--- START OF Records shown ---

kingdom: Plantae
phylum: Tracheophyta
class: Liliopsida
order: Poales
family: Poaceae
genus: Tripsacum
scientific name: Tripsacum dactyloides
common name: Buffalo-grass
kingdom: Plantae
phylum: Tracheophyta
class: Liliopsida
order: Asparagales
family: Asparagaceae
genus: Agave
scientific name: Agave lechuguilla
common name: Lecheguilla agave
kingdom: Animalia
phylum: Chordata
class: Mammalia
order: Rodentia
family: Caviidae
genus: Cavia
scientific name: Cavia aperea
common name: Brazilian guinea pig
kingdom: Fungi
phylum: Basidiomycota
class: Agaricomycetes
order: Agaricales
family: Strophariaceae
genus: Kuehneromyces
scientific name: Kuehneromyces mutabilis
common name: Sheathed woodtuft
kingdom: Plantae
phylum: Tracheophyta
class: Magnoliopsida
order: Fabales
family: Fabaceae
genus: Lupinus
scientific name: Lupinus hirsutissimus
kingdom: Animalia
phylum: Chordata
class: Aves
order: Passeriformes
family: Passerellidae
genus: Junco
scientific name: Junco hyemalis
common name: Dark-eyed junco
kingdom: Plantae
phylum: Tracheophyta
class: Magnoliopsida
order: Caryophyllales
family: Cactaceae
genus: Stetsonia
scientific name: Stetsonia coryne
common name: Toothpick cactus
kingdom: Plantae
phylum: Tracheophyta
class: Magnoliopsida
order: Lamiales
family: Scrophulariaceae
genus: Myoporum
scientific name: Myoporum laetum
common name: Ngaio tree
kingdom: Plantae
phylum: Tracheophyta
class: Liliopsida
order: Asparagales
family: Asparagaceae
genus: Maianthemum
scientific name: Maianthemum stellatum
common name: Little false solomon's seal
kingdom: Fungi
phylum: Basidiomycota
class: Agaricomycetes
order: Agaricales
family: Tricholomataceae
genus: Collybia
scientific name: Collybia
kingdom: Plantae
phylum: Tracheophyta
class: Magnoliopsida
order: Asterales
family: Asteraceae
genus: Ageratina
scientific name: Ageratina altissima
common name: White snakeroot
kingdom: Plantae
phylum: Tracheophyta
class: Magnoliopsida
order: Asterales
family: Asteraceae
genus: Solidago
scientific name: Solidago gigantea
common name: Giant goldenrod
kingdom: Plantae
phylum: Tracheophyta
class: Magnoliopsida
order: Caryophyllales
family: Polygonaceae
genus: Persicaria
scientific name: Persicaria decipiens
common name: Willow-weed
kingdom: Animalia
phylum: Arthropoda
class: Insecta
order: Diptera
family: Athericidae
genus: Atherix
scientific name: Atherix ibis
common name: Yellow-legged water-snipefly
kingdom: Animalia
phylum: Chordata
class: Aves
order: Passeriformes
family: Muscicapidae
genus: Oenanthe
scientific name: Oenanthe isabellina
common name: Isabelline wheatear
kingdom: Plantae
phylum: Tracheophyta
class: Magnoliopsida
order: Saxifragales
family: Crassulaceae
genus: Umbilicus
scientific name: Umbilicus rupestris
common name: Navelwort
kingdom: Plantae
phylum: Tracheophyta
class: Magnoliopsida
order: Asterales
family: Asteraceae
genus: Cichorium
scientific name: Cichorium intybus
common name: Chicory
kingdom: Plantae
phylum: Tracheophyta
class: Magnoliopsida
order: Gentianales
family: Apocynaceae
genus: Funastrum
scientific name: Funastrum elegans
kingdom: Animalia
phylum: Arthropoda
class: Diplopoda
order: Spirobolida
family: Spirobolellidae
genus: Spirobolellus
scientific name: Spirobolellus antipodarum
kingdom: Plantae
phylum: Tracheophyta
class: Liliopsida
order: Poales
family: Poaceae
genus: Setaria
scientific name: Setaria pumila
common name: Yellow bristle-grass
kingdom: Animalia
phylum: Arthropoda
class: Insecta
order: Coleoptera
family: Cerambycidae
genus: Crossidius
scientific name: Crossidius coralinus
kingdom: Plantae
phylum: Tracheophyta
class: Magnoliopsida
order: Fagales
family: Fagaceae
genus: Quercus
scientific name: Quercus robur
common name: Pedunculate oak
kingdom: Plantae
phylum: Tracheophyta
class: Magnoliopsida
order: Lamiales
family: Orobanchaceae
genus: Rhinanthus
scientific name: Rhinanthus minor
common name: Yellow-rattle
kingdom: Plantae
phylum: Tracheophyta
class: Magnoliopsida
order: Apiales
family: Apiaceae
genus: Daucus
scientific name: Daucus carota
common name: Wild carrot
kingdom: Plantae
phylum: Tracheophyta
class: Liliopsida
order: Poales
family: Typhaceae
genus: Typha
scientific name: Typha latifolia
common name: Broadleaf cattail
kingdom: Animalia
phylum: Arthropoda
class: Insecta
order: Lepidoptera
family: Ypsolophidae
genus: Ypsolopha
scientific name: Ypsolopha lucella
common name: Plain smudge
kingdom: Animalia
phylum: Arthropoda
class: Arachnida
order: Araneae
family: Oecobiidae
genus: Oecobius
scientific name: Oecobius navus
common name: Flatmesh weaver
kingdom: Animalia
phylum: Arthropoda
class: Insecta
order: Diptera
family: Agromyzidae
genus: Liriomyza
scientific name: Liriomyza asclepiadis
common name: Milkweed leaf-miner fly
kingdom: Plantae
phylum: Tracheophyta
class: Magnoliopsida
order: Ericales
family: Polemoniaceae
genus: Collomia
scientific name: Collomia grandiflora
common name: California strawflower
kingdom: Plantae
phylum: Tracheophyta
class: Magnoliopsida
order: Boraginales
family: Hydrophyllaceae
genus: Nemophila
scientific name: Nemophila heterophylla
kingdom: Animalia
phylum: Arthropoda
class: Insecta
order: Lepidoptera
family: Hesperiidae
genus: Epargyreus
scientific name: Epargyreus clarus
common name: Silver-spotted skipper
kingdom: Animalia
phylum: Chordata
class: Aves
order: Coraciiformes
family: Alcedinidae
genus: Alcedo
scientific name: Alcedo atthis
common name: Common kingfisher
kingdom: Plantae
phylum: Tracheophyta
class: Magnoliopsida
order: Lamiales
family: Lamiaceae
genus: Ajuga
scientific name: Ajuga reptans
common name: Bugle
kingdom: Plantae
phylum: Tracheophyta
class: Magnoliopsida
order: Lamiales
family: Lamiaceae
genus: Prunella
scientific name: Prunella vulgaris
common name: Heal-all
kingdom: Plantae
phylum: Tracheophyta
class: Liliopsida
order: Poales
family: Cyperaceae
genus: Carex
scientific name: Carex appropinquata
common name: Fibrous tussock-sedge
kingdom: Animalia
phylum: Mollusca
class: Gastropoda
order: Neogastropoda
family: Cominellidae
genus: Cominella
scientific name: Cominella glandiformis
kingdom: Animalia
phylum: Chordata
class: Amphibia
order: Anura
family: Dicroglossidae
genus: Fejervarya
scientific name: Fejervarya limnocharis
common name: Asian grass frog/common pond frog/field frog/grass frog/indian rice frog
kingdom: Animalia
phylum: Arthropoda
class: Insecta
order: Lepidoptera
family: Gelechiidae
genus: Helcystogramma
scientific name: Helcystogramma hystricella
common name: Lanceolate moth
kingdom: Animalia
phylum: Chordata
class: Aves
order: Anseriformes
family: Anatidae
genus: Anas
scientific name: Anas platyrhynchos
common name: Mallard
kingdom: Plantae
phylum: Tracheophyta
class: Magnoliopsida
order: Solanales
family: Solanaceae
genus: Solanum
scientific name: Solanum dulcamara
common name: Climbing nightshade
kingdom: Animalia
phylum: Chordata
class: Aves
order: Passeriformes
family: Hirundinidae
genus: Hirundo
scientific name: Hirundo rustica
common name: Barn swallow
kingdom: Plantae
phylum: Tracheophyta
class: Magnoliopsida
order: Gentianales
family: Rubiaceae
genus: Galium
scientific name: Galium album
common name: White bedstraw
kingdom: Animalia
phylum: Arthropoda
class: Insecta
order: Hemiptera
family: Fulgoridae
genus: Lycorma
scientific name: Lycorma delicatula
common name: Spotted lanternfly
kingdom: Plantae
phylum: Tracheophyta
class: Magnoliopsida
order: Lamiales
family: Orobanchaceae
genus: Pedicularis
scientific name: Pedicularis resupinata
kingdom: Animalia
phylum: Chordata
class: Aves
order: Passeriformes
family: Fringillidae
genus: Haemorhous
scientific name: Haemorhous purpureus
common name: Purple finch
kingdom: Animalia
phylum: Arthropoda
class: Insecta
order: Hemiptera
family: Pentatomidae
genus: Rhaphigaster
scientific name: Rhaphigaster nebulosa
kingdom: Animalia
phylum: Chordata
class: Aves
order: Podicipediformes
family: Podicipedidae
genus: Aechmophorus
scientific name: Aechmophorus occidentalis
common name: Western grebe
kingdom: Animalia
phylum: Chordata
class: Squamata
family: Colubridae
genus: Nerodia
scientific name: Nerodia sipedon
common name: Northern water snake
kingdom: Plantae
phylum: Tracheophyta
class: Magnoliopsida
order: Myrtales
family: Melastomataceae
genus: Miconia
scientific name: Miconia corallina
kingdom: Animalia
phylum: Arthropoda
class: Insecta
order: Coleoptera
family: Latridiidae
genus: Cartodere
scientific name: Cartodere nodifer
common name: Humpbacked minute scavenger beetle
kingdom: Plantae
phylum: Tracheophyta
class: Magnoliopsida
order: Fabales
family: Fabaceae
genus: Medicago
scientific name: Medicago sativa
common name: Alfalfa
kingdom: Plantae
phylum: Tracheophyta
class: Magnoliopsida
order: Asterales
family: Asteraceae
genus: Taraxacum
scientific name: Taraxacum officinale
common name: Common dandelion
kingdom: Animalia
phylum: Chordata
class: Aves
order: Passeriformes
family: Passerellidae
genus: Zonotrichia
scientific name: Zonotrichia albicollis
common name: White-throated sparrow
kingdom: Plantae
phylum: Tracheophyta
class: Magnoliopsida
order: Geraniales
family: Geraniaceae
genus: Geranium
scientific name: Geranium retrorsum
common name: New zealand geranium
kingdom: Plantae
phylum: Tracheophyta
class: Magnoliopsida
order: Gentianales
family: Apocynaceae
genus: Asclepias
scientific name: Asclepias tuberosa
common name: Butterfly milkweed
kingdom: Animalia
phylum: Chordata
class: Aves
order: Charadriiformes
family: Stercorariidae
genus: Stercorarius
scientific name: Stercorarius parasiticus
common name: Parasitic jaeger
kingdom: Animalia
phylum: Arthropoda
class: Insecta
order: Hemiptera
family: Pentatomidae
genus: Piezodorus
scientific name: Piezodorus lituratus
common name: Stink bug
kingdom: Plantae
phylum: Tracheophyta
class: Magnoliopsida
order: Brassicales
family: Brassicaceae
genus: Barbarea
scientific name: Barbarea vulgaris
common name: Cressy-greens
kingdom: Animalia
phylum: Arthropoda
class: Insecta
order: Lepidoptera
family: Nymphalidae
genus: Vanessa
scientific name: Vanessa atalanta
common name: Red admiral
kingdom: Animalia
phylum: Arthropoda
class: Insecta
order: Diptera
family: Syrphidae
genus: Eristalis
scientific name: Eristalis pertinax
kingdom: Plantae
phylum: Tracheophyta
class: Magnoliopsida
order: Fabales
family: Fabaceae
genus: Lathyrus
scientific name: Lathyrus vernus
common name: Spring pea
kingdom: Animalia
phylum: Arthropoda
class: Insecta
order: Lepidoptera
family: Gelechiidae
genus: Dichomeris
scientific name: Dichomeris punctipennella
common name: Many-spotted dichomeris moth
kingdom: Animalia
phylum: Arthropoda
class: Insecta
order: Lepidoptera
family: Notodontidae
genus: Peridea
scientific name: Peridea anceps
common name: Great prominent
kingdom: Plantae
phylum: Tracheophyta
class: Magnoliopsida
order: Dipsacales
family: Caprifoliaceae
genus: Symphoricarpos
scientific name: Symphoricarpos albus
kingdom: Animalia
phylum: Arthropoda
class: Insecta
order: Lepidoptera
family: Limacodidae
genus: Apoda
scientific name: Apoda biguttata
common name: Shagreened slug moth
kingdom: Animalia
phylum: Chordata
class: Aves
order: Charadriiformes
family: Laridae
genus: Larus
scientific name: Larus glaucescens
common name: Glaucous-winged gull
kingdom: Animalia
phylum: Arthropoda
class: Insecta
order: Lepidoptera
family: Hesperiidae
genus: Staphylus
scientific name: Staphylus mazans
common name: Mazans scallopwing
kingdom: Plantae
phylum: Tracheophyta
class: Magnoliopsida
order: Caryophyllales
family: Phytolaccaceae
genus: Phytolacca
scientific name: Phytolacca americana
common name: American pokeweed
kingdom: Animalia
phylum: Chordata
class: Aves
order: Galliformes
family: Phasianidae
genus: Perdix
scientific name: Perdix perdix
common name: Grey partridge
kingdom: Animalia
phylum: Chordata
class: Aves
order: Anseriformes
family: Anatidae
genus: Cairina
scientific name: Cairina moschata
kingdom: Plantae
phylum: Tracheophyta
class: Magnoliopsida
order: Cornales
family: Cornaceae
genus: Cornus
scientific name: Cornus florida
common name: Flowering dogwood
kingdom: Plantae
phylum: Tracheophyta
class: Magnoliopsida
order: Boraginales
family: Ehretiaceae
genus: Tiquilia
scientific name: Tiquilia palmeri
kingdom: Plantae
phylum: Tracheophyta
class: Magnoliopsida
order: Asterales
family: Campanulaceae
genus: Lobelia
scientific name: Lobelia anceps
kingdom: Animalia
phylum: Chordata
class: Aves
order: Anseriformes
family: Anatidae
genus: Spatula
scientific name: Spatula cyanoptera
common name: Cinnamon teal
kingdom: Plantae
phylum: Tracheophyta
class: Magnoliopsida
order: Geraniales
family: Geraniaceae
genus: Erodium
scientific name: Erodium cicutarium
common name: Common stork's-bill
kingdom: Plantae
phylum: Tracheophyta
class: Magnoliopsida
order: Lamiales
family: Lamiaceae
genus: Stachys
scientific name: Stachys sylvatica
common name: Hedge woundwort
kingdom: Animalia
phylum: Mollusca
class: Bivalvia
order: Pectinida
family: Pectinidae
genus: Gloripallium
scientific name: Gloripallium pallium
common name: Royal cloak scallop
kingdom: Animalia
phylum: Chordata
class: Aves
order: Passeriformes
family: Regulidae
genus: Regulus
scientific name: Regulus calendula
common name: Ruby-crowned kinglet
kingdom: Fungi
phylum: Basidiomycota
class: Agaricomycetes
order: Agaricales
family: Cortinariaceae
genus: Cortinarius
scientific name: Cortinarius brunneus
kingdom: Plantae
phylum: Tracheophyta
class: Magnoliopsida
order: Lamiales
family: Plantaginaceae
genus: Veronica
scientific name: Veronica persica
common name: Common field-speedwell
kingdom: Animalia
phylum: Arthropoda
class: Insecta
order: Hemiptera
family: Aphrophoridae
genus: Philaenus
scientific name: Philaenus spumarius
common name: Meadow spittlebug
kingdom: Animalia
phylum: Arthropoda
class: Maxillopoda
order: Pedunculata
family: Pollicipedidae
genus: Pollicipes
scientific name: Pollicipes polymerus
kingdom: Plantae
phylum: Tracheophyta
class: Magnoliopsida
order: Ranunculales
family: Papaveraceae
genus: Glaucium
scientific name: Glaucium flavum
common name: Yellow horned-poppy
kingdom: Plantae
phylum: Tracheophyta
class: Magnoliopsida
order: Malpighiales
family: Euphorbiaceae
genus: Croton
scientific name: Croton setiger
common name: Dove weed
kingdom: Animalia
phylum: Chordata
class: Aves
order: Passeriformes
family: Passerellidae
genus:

--- END OF Records shown ---

Given task | Beginning at the first line of the items and stopping after the line that contains "genus: Kuehneromyces", render those lines as a Markdown table with the columns No. and Line. Number each row and leave out blank lines.

Worked solution |
| No. | Line |
|---|---|
| 1 | kingdom: Plantae |
| 2 | phylum: Tracheophyta |
| 3 | class: Liliopsida |
| 4 | order: Poales |
| 5 | family: Poaceae |
| 6 | genus: Tripsacum |
| 7 | scientific name: Tripsacum dactyloides |
| 8 | common name: Buffalo-grass |
| 9 | kingdom: Plantae |
| 10 | phylum: Tracheophyta |
| 11 | class: Liliopsida |
| 12 | order: Asparagales |
| 13 | family: Asparagaceae |
| 14 | genus: Agave |
| 15 | scientific name: Agave lechuguilla |
| 16 | common name: Lecheguilla agave |
| 17 | kingdom: Animalia |
| 18 | phylum: Chordata |
| 19 | class: Mammalia |
| 20 | order: Rodentia |
| 21 | family: Caviidae |
| 22 | genus: Cavia |
| 23 | scientific name: Cavia aperea |
| 24 | common name: Brazilian guinea pig |
| 25 | kingdom: Fungi |
| 26 | phylum: Basidiomycota |
| 27 | class: Agaricomycetes |
| 28 | order: Agaricales |
| 29 | family: Strophariaceae |
| 30 | genus: Kuehneromyces |